[Excerpt to read]:
################

Since the advent of Zoom and Teams, competence from the front office has dropped significantly. Work has morphed into a comical caricature of office life, dominated by endless email circles and Zoom meetings where no one does anything or makes any decisions. People terminally distracted by children, errands and home projects (during work hours) fire off glib emails seeking simply to push the problem away onto someone else. Sometimes they don't even grasp what a problem is before responding. On-site workers and trades have to take up the office slack in their absence, taking on office tasks and roles normally taken care of by admins or office managers. Not since the advent of PowerPoint has the nature of work so drastically changed so completely, simply due to the introduction of another new app. We determine the nature of our work; apps do not. At least that's how it should be.
From all of the workers, operators, electricians, machinists, drivers, cashiers, janitors and laborers everywhere:
Get back to work.
Philip R. Sturm, Minneapolis
TRAINS
Consider less disruptive options
After reading the latest article in the Star Tribune about the proposed and highly controversial light-rail Blue Line ("Rail plan rattling the North Loop"), it is time to pause and re-examine this project. Although I favor light rail as an integral component of a regional transportation system, I would consider, also, whether a better alternative exists that would be more acceptable to the residents and businesses along its route. For example, an electric bus rapid transit could be more acceptable, cost-effective, less disruptive and environmentally favorable. It appears that a broader systemic issue also exists with the lack of accountability to the regional voters involved. I agree with the enormous importance of the Metropolitan Council for regional community development, transportation and environmental services; however, all 17 council members are not elected and are politically appointed even though they control for 2023 an operating budget of $1.31 billion and an authorized capital program of $5.79 billion. In a democratic society, I would think that more accountability is needed for such an important undertaking.

################

[Dataset entries]:
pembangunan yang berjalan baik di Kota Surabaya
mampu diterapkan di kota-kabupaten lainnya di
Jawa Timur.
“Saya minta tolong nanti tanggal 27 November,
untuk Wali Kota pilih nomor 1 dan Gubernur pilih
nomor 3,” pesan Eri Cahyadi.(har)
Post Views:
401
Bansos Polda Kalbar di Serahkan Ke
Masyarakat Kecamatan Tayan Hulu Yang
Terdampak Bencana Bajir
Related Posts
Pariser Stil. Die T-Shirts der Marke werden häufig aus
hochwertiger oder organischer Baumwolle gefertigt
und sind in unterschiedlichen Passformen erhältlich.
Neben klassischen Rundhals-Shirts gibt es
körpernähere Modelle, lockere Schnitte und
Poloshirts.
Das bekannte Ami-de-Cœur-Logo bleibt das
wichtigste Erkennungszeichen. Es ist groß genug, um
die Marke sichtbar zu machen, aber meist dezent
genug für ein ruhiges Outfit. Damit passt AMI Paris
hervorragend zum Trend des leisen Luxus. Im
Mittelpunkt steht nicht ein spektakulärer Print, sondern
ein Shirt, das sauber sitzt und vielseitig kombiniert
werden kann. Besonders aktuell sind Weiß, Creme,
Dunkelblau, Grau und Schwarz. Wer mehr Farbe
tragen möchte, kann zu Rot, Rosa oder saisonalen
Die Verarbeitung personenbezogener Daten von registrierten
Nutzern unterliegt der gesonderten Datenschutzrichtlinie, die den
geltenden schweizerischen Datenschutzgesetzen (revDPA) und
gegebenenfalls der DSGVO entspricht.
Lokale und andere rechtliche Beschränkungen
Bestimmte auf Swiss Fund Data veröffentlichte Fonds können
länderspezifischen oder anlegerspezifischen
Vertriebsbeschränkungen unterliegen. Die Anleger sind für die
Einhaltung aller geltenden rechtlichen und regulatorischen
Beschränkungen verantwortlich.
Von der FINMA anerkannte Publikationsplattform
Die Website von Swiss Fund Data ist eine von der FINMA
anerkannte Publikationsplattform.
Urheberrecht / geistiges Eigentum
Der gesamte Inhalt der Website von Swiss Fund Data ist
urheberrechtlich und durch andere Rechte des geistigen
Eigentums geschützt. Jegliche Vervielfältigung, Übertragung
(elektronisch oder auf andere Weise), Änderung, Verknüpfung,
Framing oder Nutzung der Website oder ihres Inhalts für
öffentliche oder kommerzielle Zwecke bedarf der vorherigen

################

[Study questions]:
1/ From the letters, list the things that the first writer says distract people working from home during work hours.
2/ Quote the letters word for word. Begin at the words that contain "Since the advent of Zoom" and stop after "it should be.".

[Answers provided]:
1/
children
errands
home projects

2/
Since the advent of Zoom and Teams, competence from the front office has dropped significantly. Work has morphed into a comical caricature of office life, dominated by endless email circles and Zoom meetings where no one does anything or makes any decisions. People terminally distracted by children, errands and home projects (during work hours) fire off glib emails seeking simply to push the problem away onto someone else. Sometimes they don't even grasp what a problem is before responding. On-site workers and trades have to take up the office slack in their absence, taking on office tasks and roles normally taken care of by admins or office managers. Not since the advent of PowerPoint has the nature of work so drastically changed so completely, simply due to the introduction of another new app. We determine the nature of our work; apps do not. At least that's how it should be.